━━━ Exercise data

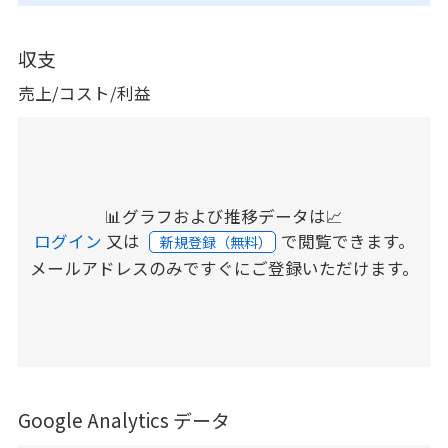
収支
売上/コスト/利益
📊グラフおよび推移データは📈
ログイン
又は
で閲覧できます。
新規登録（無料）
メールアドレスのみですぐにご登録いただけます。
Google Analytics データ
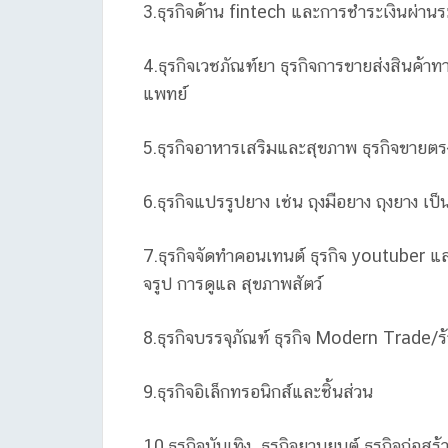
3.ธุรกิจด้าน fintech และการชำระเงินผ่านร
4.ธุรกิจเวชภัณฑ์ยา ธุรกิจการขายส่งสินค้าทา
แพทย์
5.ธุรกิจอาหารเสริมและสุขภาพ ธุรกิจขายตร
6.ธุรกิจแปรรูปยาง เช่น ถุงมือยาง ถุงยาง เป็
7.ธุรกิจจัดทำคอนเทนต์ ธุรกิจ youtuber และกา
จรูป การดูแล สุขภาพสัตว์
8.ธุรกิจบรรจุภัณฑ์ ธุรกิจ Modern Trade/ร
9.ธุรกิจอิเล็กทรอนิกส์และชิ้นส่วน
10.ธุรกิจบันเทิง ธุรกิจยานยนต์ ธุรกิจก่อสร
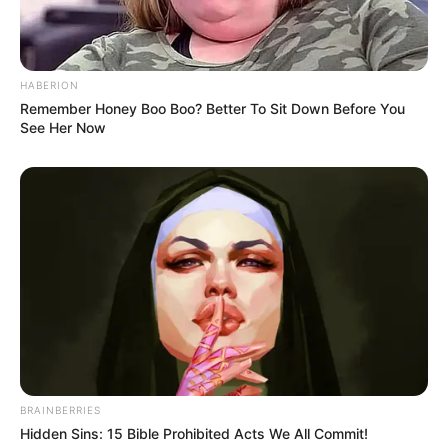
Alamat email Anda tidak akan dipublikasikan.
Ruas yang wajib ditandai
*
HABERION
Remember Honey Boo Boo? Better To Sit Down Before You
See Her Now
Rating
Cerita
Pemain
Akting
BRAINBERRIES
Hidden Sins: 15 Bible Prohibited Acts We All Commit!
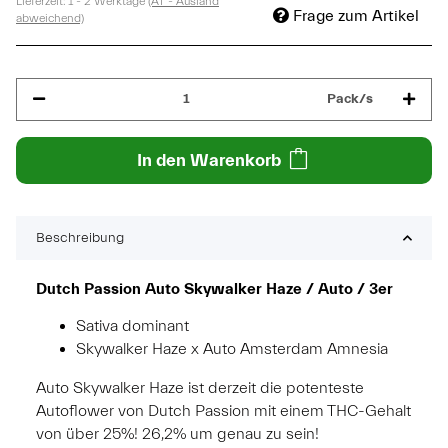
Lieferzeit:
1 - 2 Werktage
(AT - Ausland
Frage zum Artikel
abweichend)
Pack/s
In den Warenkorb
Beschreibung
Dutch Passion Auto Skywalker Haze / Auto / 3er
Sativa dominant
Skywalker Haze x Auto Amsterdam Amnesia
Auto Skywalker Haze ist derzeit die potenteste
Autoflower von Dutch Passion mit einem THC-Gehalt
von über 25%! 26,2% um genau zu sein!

━━━━━━
━━━ Exercise data

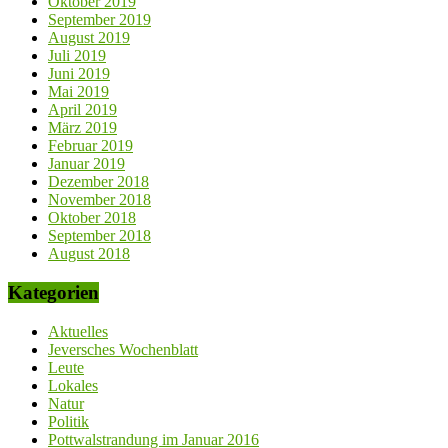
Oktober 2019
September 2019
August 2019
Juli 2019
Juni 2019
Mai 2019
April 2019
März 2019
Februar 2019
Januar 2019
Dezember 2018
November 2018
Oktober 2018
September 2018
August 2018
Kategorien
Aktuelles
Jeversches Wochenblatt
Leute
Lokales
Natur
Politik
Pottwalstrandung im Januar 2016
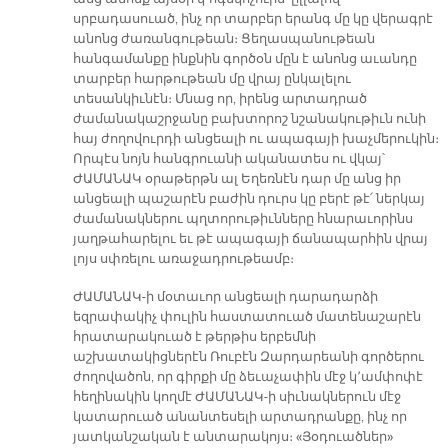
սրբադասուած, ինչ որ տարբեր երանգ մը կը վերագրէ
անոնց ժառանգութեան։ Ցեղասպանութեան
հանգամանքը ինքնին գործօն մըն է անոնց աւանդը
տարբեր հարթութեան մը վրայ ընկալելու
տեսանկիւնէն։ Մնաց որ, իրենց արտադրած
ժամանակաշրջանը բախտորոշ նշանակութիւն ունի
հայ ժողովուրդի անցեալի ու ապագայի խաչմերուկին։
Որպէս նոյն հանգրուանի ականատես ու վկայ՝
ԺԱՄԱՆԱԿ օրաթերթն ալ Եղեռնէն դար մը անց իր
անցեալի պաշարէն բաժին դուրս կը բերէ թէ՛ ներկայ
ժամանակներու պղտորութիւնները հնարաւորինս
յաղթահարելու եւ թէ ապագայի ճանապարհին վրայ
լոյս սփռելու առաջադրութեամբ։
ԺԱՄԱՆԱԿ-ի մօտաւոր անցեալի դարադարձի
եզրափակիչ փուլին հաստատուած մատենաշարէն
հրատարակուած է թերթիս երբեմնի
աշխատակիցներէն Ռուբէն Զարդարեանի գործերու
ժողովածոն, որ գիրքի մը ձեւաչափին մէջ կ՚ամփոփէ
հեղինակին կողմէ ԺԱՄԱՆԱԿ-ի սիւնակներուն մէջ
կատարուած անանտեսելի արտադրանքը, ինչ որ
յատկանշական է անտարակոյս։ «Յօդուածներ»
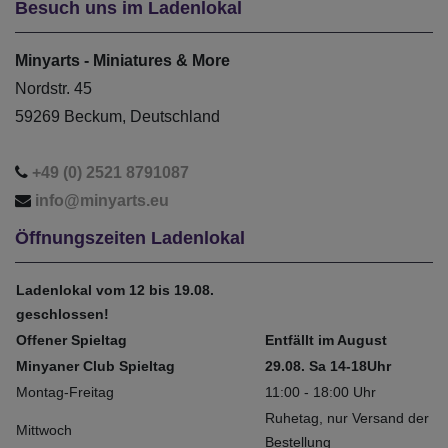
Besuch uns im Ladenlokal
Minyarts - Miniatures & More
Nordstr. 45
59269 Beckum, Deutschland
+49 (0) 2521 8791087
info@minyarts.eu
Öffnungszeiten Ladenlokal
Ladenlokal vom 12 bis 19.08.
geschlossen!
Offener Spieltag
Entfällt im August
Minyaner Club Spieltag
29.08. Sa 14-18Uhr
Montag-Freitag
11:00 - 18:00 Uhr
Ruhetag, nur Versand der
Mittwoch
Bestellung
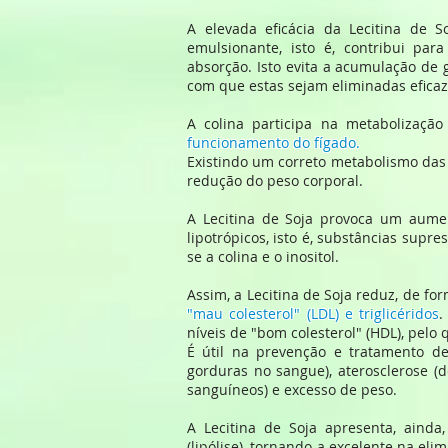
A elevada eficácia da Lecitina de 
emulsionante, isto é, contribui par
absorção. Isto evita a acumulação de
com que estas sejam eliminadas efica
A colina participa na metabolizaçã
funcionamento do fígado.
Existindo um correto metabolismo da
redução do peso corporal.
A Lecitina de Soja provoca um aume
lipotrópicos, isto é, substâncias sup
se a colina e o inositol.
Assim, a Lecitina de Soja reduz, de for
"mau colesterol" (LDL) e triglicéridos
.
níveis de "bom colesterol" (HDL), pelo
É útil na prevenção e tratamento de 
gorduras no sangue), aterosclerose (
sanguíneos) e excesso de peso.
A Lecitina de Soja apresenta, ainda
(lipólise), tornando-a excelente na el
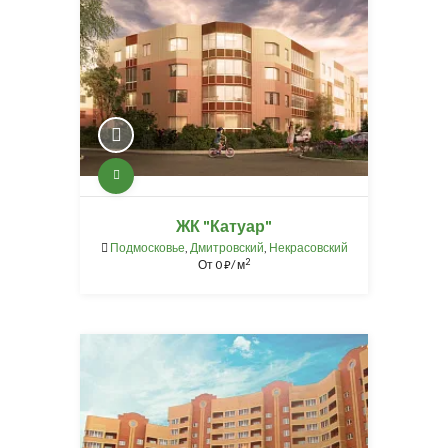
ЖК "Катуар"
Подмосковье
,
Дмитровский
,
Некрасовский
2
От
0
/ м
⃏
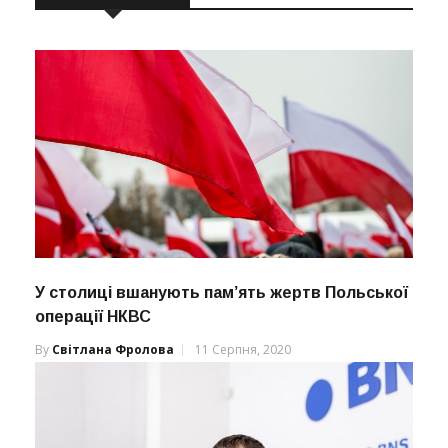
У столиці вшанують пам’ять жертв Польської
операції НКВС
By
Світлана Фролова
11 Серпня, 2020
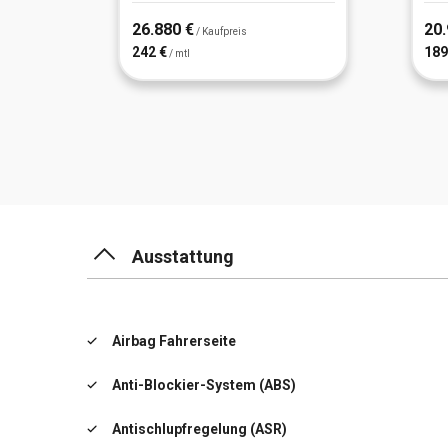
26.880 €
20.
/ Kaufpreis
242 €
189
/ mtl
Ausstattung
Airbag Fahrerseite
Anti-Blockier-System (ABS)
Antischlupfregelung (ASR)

━━━━━━

-- Goal of the exercise --
Check each line of the records for the string "Lecitina" and copy those that have it.

-- Result for this exercise --
A elevada eficácia da Lecitina de 
A Lecitina de Soja provoca um aume
Assim, a Lecitina de Soja reduz, de for
A Lecitina de Soja apresenta, ainda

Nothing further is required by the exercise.